What is the purpose of PLL in a general microcontroller
The PLL lets you be flexible with clock speed even after you've built the board, and of course, it lets you generate many different frequencies from the one onboard oscillator.
Honestly, just having a PLL so you can generate many frequencies off the onboard RC oscillator makes it worth having a PLL. That way you can operate flexibly with no external oscillator at all if you don't need one. From there, it's not too much more effort to make it so you can also re-route that PLL to an external oscillator.
The PLL lets you produce clocks faster than what is possible in a quartz crystal. Even though MEMS oscillators are available which can oscillate at much higher frequencies than quartz, you still might not want to operate directly off of one since a 400MHz external oscillator requires you to route a 400MHz trace.
As for how the PLL works. Do you know anything about music? Do you know how you can listen to a song and clap to the beat? You just keep equal timing between each clap and adjust the timing until each clap lands on a beat. Easy, right?
Now, do you know how you could do two, or even four claps per beat? A PLL does the same thing. You count your own claps and make sure the time between each clap is equal, but you adjust the time between claps until every fourth clap lands on the beat that you hear in the song, at which point you stop adjusting. In that way, you can produce a clap that is four times as fast even though the beat of the song is four time slower.
I don't understand how PLL relates to microcontroller. I'm not sensing any phase shift or trying to stabilize any signal here, and I don't get how the PLL magically produce a 400MHz clock.
From the point of view of a microcontroller, a PLL is just a frequency multiplier. It takes some reference frequency like from a 10 MHz oscillator and generates all the other clock frequencies a microcontroller needs.
Why is this PLL embedded in the microcontroller? If I want my processor to clock at max 80MHz as written in the specs then I just use an 80MHz external crystal. If some peripherals like USB require faster clock sources then I use a faster crystal and divide the clock to supply multiples of slower clock to other devices.
Unless you happen to be able to find a single oscillator that can be divided down exactly to all the various frequencies you need, this usually isn't practical. Instead, you take a reference clock and multiply it up (or down) as needed. I have seen cheap devices that try to divide down a single clock, and it usually works really badly. They tend to have weird glitches, like producing 48kHz audio that sounds ok but 44.1kHz that runs fast since the LCM of 48000 and 44100 is a large number.
External crystals are more accurate than internal oscillators anyway, so why bother stuffing a PLL in between an accurate external crystal and the processor, especially when I'm not dealing with any high frequency or RF application?
In this case, the PLL uses an external oscillator, so provided it isn't incompetently implemented, it will be very accurate.

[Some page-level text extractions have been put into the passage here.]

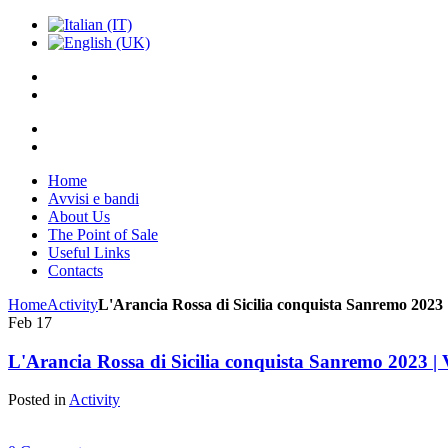
Home
Avvisi e bandi
About Us
The Point of Sale
Useful Links
Contacts
Home
Activity
L'Arancia Rossa di Sicilia conquista Sanremo 202
Feb
17
L'Arancia Rossa di Sicilia conquista Sanremo 2023 
Posted in
Activity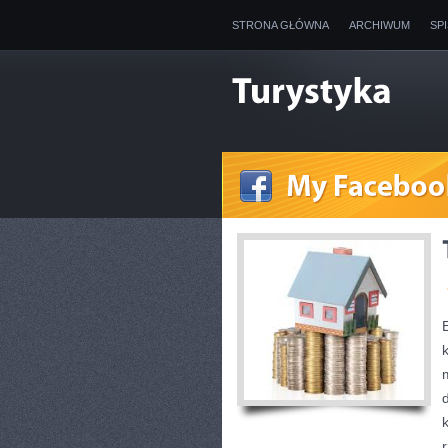
STRONA GŁÓWNA
ARCHIWUM
SP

To add to the other answers, there are couple of other reasons why a PLL may be useful:
To reduce EMC emissions (while also saving money, and reducing the chance of glitches)
To quote from ST application note AN1709:
Some microcontrollers have an embedded programmable PLL Clock Generator allowing the usage of standard 3 to 25 MHz crystals to obtain a large range of internal frequencies (up to a few hundred MHz). By these means, the microcontroller can operate with cheaper, medium frequency crystals, while still providing a high frequency internal clock for maximum system performance. The high clock frequency source is contained inside the chip and does not go through the PCB (Printed Circuit Board) tracks and external components. This reduces the potential noise emission of the application.
The use of PLL network also filters CPU clock against external sporadic disturbances (glitches).
To save power
In a low-power product, it can be very useful to have the option to run the processor (and its peripherals) at different speeds depending on what it needs to do at any point in time, or to generate assorted clocks at some times, but not others.
So this may involve increasing the clock speed when necessary, but decreasing it (or turning off the PLL altogether) at other times.
To give a concrete example: I worked on a battery-powered product which normally ran at 8 MHz, with the PLL off. However, periodically, we needed to generate much faster clocks to enable I2S streaming from an external audio chip. So, we spun up the PLL just for the few seconds where we needed those clocks, then shut it down when we were done.